On Tuesday, another protest brought out a mostly calm crowd who returned Wednesday, anticipating that Gray's mother would speak, said iReporter and professional photographer Joel Newport.
"She was supposed to be joined by other mothers of local shooting (victims)," he said.
But the hope that a mother might stand and speak and move a peaceful crowd was dashed when about 30 young men showed up across the street from the vigil, he said.
"They were not coming out of the shadow. They were staying in the dark area of the street. You just knew it was going to turn into the cops trying to contain those kids who were obviously gonna go for it," Newport said. "That just stopped the original intention of the night."
Newport begin to take photos, watching as kids crossed the street toward the protesters. Community leaders started shouting for everyone to calm down and asked anyone taking pictures to stop so they could talk to the young men and calm things down.

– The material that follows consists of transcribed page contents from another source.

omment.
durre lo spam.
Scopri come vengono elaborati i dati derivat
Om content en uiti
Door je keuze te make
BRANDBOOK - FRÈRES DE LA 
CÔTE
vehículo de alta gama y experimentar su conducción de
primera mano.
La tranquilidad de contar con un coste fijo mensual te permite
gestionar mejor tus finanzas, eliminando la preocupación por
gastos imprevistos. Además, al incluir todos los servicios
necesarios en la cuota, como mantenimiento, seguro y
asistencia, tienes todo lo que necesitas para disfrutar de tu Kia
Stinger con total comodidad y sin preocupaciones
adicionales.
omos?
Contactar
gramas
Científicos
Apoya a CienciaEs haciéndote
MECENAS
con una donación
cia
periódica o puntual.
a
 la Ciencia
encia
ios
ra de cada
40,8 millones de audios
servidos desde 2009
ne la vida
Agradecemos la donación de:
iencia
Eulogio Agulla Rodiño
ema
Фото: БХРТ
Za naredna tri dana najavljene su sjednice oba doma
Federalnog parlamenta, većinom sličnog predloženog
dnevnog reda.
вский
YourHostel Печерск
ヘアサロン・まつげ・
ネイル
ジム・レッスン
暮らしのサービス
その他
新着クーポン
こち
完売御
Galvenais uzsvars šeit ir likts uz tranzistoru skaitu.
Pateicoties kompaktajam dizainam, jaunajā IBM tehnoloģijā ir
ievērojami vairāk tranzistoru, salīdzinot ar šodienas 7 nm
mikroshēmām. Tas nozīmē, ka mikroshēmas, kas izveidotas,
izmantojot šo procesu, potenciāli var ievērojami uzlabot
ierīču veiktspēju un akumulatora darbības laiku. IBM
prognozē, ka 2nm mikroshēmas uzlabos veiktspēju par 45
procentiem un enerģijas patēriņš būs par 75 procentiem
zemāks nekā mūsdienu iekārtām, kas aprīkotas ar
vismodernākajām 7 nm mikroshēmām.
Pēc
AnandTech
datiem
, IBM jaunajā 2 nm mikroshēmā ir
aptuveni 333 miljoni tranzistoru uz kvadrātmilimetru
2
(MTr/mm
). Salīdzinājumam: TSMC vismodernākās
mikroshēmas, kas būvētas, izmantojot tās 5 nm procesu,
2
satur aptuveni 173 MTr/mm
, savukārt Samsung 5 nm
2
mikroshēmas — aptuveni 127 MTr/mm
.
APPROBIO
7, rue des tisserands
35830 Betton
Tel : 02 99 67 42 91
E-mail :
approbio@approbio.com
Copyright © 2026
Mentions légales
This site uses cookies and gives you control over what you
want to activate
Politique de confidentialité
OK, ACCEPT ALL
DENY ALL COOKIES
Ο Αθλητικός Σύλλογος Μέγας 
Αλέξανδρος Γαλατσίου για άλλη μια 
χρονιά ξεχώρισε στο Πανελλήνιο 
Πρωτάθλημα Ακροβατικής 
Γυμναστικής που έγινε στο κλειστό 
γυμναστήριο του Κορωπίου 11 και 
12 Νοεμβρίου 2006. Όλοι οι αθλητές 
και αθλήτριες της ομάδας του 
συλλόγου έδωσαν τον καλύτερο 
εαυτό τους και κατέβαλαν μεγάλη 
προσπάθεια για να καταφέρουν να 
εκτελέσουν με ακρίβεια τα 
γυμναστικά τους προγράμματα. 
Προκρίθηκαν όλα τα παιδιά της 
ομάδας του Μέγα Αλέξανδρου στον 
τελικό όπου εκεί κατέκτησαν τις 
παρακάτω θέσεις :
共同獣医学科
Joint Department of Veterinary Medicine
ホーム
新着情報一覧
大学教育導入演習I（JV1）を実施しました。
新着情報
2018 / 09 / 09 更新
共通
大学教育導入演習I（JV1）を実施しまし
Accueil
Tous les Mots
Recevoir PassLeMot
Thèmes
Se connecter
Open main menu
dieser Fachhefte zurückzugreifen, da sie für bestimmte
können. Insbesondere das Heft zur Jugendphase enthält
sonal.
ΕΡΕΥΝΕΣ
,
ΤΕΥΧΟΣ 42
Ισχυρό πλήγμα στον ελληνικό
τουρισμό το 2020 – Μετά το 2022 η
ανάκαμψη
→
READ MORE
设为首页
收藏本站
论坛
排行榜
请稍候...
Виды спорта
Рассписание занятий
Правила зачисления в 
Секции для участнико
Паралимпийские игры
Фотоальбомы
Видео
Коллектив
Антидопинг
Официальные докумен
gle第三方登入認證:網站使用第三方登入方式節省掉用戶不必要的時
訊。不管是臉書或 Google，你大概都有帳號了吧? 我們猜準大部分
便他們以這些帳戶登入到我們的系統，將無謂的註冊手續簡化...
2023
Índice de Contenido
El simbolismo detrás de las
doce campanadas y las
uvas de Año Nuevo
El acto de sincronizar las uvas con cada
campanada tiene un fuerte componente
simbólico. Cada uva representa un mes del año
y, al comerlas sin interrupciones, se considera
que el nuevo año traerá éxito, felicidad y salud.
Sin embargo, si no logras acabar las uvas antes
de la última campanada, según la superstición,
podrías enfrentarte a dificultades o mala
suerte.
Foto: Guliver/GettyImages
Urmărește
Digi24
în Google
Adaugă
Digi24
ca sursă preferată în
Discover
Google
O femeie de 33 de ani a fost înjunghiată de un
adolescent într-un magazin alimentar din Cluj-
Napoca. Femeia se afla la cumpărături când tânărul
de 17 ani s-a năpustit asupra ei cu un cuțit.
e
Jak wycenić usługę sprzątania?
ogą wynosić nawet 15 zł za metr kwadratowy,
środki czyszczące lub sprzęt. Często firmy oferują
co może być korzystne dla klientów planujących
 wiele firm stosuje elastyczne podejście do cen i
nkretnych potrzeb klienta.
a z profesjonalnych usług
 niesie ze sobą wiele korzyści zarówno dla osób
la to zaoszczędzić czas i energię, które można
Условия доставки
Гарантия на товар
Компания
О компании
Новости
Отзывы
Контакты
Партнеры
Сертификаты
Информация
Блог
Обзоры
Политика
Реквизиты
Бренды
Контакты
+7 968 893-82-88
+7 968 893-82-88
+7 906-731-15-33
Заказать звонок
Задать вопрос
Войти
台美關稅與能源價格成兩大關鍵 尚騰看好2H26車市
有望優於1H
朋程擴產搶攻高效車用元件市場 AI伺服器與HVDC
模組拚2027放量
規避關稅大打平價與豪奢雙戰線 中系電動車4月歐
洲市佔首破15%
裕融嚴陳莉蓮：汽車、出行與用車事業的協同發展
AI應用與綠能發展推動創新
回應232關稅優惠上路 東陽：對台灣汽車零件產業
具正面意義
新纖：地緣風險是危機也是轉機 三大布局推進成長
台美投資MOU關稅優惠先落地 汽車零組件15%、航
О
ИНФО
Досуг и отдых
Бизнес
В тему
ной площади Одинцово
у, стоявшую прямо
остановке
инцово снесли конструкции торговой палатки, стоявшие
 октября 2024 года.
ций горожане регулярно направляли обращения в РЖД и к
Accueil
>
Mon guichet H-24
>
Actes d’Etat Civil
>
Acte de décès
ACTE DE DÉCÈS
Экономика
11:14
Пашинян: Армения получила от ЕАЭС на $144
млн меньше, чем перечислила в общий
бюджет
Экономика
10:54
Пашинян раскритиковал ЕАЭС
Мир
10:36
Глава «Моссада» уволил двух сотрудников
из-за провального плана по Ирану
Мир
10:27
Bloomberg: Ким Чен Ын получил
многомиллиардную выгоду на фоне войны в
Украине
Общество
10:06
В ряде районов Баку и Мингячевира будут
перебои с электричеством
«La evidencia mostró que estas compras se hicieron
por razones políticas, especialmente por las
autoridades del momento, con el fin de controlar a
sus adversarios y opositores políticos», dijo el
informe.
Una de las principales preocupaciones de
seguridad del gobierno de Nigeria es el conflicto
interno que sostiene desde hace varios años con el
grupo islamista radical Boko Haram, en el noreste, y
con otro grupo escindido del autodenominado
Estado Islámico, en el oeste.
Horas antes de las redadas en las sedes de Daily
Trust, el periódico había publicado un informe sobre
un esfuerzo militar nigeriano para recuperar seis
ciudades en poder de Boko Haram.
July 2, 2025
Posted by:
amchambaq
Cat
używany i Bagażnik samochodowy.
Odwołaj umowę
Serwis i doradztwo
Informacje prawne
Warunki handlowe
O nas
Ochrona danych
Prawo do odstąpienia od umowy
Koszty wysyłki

"These kids broke loose and took off. The police were caught off-guard," Newport said. "Those kids really know the streets, and they're spreading out and going down side streets away from the main street."
Next came the sound of breaking glass and rolling trash cans. Businesses quickly pulled down their metal store-front security coverings.
One officer received a gash to his face while another was pushed off his scooter, police said.
Forty-six arrests were made, including two juveniles, police said, with the majority charged with disorderly conduct.
For days, Councilman Jumaane D. Williams has been speaking out in the community and asking on Twitter for those who are trying to make trouble at the vigils to stop.
"Please stay the HELL out of our community if will only agitate our kids," he tweeted Wednesday. "It's dangerous and counterproductive. Be responsible or STAY away!"
Several people responded angrily to that.
One person tweeted "Friends, family & the community came out to protest a police killing and you're told them to be 'disciplined'?"